Évaluation par la Couronne des effets préjudiciables et de la force des revendications
La Cour d’appel a décidé que, vu la conclusion de la juge de la Cour suprême à l’effet que :
… [TRADUCTION] le passage d’une forme de gouvernance fondée sur un district régional et un district en voie d’organisation à une municipalité incorporée n’a pas, à première vue, occasionné de détérioration de la situation de la Bande,
la Province n’était pas tenue de fournir une évaluation de la force de la revendication. La Cour d’appel a déclaré :
… [TRADUCTION] que dans ce cas, ni le ministère des Services sociaux (Ministry of Community) ni le tribunal n’étaient tenus de faire une analyse de la force de la revendication des droits et titres ancestraux. Il apparaîtra clairement que l’effet préjudiciable de l’incorporation de la municipalité n’a eu et ne continue d’avoir qu’un effet préjudiciable minime sur la revendication des droits des bandes, et cela, indépendamment de la force de la revendication qu’aurait révélée une analyse de la force de la revendication.

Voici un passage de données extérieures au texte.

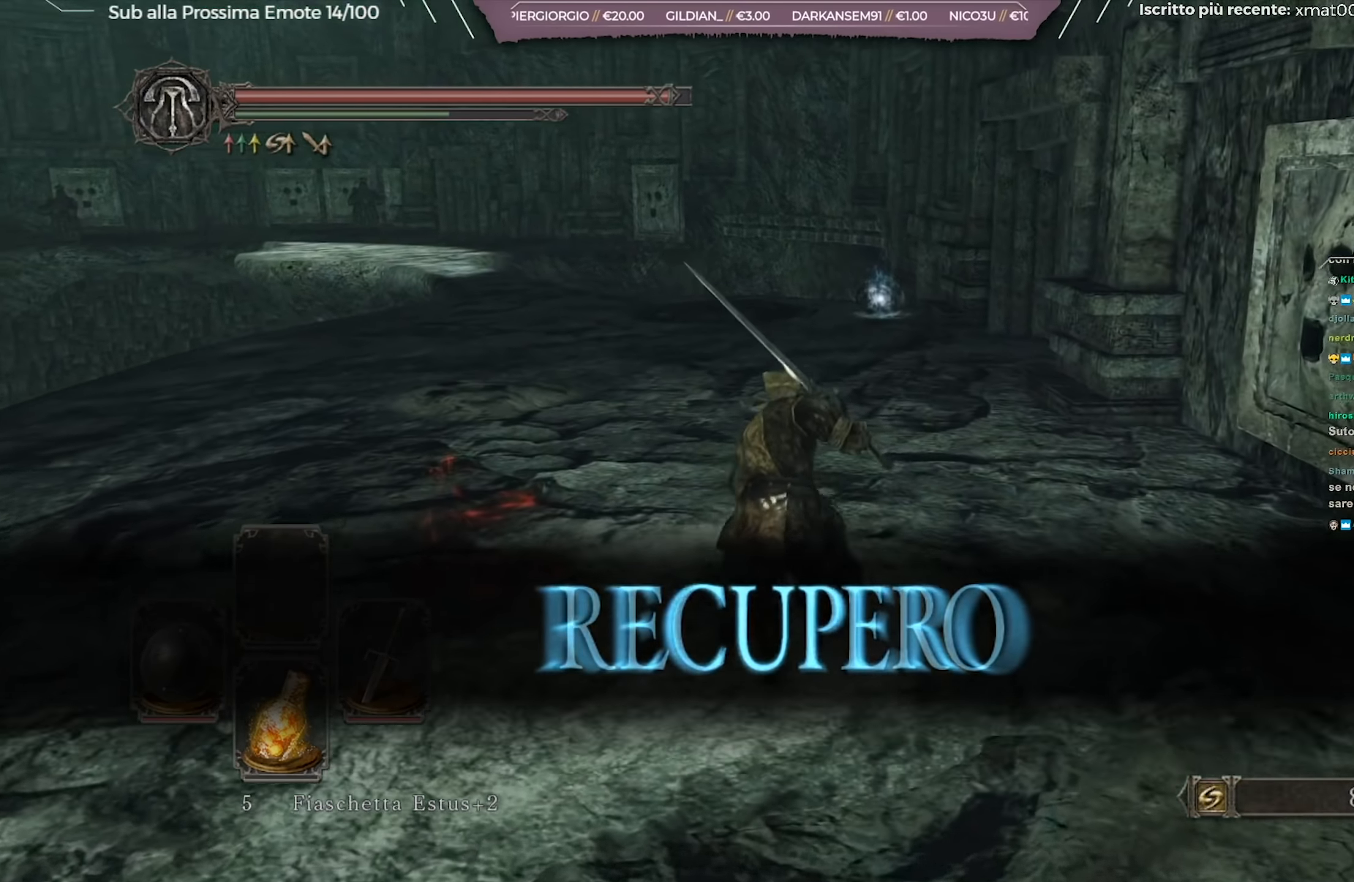
{"buttons": ["B"], "left_stick": "up", "right_stick": "center", "events": []}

La Cour d’appel a également confirmé que la seule conduite de la Couronne devant être prise en considération relativement au devoir de consulter était l’incorporation de la municipalité. En ce qui a trait aux présumés manquements, passés et présents, à l’obligation de consulter, la Cour d’appel a fait les déclarations suivantes :
[69] [TRADUCTION] Ces passages et d’autres passages montrent que, dans son analyse, la juge en chambre a tenu compte des problèmes d’utilisation des terres à ce jour et des problèmes invoqués par les bandes quant à l’aménagement antérieur de Sun Peaks. Les problèmes à ce jour peuvent être réglés par des modifications proposées à l’entente cadre de développement et des changements proposés à la supervision des ressources ligneuses, lesquels font actuellement l’objet de consultations. Les problèmes liés à l’effet préjudiciable de travaux de développement antérieurs doivent faire l’objet d’une décision définitive, qu’elle soit judiciaire ou négociée, quant à la revendication des droits autochtones (voir Rio Tinto, paragraphe 49).
Caractère adéquat de la consultation
La décision de la Cour d’appel quant au caractère adéquat de la consultation a été succincte :
[78] [TRADUCTION] À mon avis, il s’ensuit que la consultation relative à l’incorporation de la municipalité, telle qu’elle est décrite plus haut, était adéquate. Le ministère des Affaires sociales (Ministry of Community) a fourni des informations au sujet de la structure du projet de station de ski et des conséquences juridiques de l’incorporation. Il a également fourni aux bandes des occasions plus que suffisantes de réagir. Le processus de consultation a été aussi exhaustif et aussi approfondi que les circonstances le demandaient. Je suis en désaccord avec les conclusions de la juge en chambre qui indiquaient le contraire. Ces conclusions tenaient compte de facteurs plus nombreux qu’il n’était nécessaire ou approprié. La juge a erré en n’évaluant pas le caractère adéquat de la consultation en fonction uniquement de la question de l’incorporation.
[79] [TRADUCTION] Je considère également que l’accommodement fait par la Province était raisonnable. Comme la juge en chambre l’a fait remarquer, la municipalité a dû former un Comité consultatif des Premières nations qui, au moins jusqu’à la fin de 2014, permet à ces dernières de jouer un rôle qui n’existait pas en vertu de la forme de gouvernance locale.
Recours
La Cour d’appel a accueilli l’appel et a rejeté la requête.
Conséquences
Les tribunaux de l’Alberta et ceux de la Colombie-Britannique ne sont toujours pas d’accord sur la question de savoir si l’obligation de consulter s’applique à un acte législatif comme la publication d’un décret. La Cour suprême du Canada a refusé de trancher la question dans l’affaire Rio Tinto, mais il faudra qu’elle la tranche tôt ou tard.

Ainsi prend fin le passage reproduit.